**About this task**: Every entry must be output exactly as it is written.

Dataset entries
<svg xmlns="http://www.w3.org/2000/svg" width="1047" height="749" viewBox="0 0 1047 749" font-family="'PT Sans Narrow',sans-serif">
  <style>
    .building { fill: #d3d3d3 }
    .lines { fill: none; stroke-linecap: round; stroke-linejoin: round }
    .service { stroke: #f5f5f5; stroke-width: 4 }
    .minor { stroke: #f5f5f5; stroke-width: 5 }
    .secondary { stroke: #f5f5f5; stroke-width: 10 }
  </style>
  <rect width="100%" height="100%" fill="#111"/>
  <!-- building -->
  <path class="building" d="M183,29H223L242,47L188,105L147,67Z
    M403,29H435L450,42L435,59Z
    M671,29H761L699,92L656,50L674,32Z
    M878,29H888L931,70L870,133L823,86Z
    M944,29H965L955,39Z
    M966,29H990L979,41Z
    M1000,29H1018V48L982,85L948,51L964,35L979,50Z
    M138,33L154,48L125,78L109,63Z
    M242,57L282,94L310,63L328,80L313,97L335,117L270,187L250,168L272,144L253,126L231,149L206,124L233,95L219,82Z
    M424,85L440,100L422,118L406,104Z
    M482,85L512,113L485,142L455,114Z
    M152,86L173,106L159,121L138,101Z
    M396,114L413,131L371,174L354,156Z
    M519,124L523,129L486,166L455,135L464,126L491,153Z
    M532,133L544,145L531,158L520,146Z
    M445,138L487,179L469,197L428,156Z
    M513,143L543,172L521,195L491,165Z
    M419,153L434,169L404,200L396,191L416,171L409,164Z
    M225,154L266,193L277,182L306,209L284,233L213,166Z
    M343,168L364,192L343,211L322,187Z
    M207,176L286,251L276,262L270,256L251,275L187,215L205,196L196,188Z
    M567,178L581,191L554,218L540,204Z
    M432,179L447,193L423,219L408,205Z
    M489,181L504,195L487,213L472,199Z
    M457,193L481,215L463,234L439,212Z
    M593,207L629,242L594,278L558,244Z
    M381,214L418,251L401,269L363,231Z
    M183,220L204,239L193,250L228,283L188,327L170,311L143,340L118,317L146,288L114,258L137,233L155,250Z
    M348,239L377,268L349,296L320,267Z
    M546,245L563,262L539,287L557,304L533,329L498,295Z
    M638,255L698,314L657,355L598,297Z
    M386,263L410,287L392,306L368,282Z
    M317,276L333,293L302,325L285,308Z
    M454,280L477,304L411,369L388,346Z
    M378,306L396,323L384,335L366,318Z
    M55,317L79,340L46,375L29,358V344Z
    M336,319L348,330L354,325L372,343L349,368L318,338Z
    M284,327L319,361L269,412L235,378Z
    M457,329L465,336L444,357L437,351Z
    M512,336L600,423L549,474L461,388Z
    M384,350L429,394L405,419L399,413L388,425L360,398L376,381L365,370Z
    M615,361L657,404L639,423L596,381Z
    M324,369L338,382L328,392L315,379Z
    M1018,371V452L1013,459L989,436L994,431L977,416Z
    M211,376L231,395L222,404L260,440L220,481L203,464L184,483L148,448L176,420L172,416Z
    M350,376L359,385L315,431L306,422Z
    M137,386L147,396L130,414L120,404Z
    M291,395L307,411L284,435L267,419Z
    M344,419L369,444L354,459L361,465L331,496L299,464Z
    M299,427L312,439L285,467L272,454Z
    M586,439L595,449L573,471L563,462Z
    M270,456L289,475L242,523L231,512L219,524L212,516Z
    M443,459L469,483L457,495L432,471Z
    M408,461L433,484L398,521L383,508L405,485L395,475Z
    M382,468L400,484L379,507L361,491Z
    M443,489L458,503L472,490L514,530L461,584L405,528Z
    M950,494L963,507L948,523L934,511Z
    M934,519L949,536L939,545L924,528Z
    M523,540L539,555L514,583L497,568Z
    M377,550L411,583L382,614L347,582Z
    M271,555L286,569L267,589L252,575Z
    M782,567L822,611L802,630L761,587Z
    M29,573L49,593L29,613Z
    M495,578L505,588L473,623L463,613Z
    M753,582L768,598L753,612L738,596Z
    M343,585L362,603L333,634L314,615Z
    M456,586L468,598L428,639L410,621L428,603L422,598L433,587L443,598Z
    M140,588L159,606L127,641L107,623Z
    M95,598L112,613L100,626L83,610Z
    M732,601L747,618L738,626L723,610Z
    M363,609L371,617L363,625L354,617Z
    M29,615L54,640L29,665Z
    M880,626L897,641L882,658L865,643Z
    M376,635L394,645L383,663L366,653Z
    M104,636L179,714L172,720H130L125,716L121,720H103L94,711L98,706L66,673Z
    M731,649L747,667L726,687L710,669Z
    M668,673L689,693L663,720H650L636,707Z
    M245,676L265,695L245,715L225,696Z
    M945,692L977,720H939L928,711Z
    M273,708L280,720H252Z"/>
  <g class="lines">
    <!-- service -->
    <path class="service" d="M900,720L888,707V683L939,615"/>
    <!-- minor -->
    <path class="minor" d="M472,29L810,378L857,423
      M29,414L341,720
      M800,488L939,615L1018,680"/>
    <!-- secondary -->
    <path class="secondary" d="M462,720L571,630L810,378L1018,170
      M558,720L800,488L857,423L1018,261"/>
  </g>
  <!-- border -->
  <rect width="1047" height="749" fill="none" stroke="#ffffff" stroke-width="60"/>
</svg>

**Output of the exercise**:
<svg xmlns="http://www.w3.org/2000/svg" width="1047" height="749" viewBox="0 0 1047 749" font-family="'PT Sans Narrow',sans-serif">
  <style>
    .building { fill: #d3d3d3 }
    .lines { fill: none; stroke-linecap: round; stroke-linejoin: round }
    .service { stroke: #f5f5f5; stroke-width: 4 }
    .minor { stroke: #f5f5f5; stroke-width: 5 }
    .secondary { stroke: #f5f5f5; stroke-width: 10 }
  </style>
  <rect width="100%" height="100%" fill="#111"/>
  <!-- building -->
  <path class="building" d="M183,29H223L242,47L188,105L147,67Z
    M403,29H435L450,42L435,59Z
    M671,29H761L699,92L656,50L674,32Z
    M878,29H888L931,70L870,133L823,86Z
    M944,29H965L955,39Z
    M966,29H990L979,41Z
    M1000,29H1018V48L982,85L948,51L964,35L979,50Z
    M138,33L154,48L125,78L109,63Z
    M242,57L282,94L310,63L328,80L313,97L335,117L270,187L250,168L272,144L253,126L231,149L206,124L233,95L219,82Z
    M424,85L440,100L422,118L406,104Z
    M482,85L512,113L485,142L455,114Z
    M152,86L173,106L159,121L138,101Z
    M396,114L413,131L371,174L354,156Z
    M519,124L523,129L486,166L455,135L464,126L491,153Z
    M532,133L544,145L531,158L520,146Z
    M445,138L487,179L469,197L428,156Z
    M513,143L543,172L521,195L491,165Z
    M419,153L434,169L404,200L396,191L416,171L409,164Z
    M225,154L266,193L277,182L306,209L284,233L213,166Z
    M343,168L364,192L343,211L322,187Z
    M207,176L286,251L276,262L270,256L251,275L187,215L205,196L196,188Z
    M567,178L581,191L554,218L540,204Z
    M432,179L447,193L423,219L408,205Z
    M489,181L504,195L487,213L472,199Z
    M457,193L481,215L463,234L439,212Z
    M593,207L629,242L594,278L558,244Z
    M381,214L418,251L401,269L363,231Z
    M183,220L204,239L193,250L228,283L188,327L170,311L143,340L118,317L146,288L114,258L137,233L155,250Z
    M348,239L377,268L349,296L320,267Z
    M546,245L563,262L539,287L557,304L533,329L498,295Z
    M638,255L698,314L657,355L598,297Z
    M386,263L410,287L392,306L368,282Z
    M317,276L333,293L302,325L285,308Z
    M454,280L477,304L411,369L388,346Z
    M378,306L396,323L384,335L366,318Z
    M55,317L79,340L46,375L29,358V344Z
    M336,319L348,330L354,325L372,343L349,368L318,338Z
    M284,327L319,361L269,412L235,378Z
    M457,329L465,336L444,357L437,351Z
    M512,336L600,423L549,474L461,388Z
    M384,350L429,394L405,419L399,413L388,425L360,398L376,381L365,370Z
    M615,361L657,404L639,423L596,381Z
    M324,369L338,382L328,392L315,379Z
    M1018,371V452L1013,459L989,436L994,431L977,416Z
    M211,376L231,395L222,404L260,440L220,481L203,464L184,483L148,448L176,420L172,416Z
    M350,376L359,385L315,431L306,422Z
    M137,386L147,396L130,414L120,404Z
    M291,395L307,411L284,435L267,419Z
    M344,419L369,444L354,459L361,465L331,496L299,464Z
    M299,427L312,439L285,467L272,454Z
    M586,439L595,449L573,471L563,462Z
    M270,456L289,475L242,523L231,512L219,524L212,516Z
    M443,459L469,483L457,495L432,471Z
    M408,461L433,484L398,521L383,508L405,485L395,475Z
    M382,468L400,484L379,507L361,491Z
    M443,489L458,503L472,490L514,530L461,584L405,528Z
    M950,494L963,507L948,523L934,511Z
    M934,519L949,536L939,545L924,528Z
    M523,540L539,555L514,583L497,568Z
    M377,550L411,583L382,614L347,582Z
    M271,555L286,569L267,589L252,575Z
    M782,567L822,611L802,630L761,587Z
    M29,573L49,593L29,613Z
    M495,578L505,588L473,623L463,613Z
    M753,582L768,598L753,612L738,596Z
    M343,585L362,603L333,634L314,615Z
    M456,586L468,598L428,639L410,621L428,603L422,598L433,587L443,598Z
    M140,588L159,606L127,641L107,623Z
    M95,598L112,613L100,626L83,610Z
    M732,601L747,618L738,626L723,610Z
    M363,609L371,617L363,625L354,617Z
    M29,615L54,640L29,665Z
    M880,626L897,641L882,658L865,643Z
    M376,635L394,645L383,663L366,653Z
    M104,636L179,714L172,720H130L125,716L121,720H103L94,711L98,706L66,673Z
    M731,649L747,667L726,687L710,669Z
    M668,673L689,693L663,720H650L636,707Z
    M245,676L265,695L245,715L225,696Z
    M945,692L977,720H939L928,711Z
    M273,708L280,720H252Z"/>
  <g class="lines">
    <!-- service -->
    <path class="service" d="M900,720L888,707V683L939,615"/>
    <!-- minor -->
    <path class="minor" d="M472,29L810,378L857,423
      M29,414L341,720
      M800,488L939,615L1018,680"/>
    <!-- secondary -->
    <path class="secondary" d="M462,720L571,630L810,378L1018,170
      M558,720L800,488L857,423L1018,261"/>
  </g>
  <!-- border -->
  <rect width="1047" height="749" fill="none" stroke="#ffffff" stroke-width="60"/>
</svg>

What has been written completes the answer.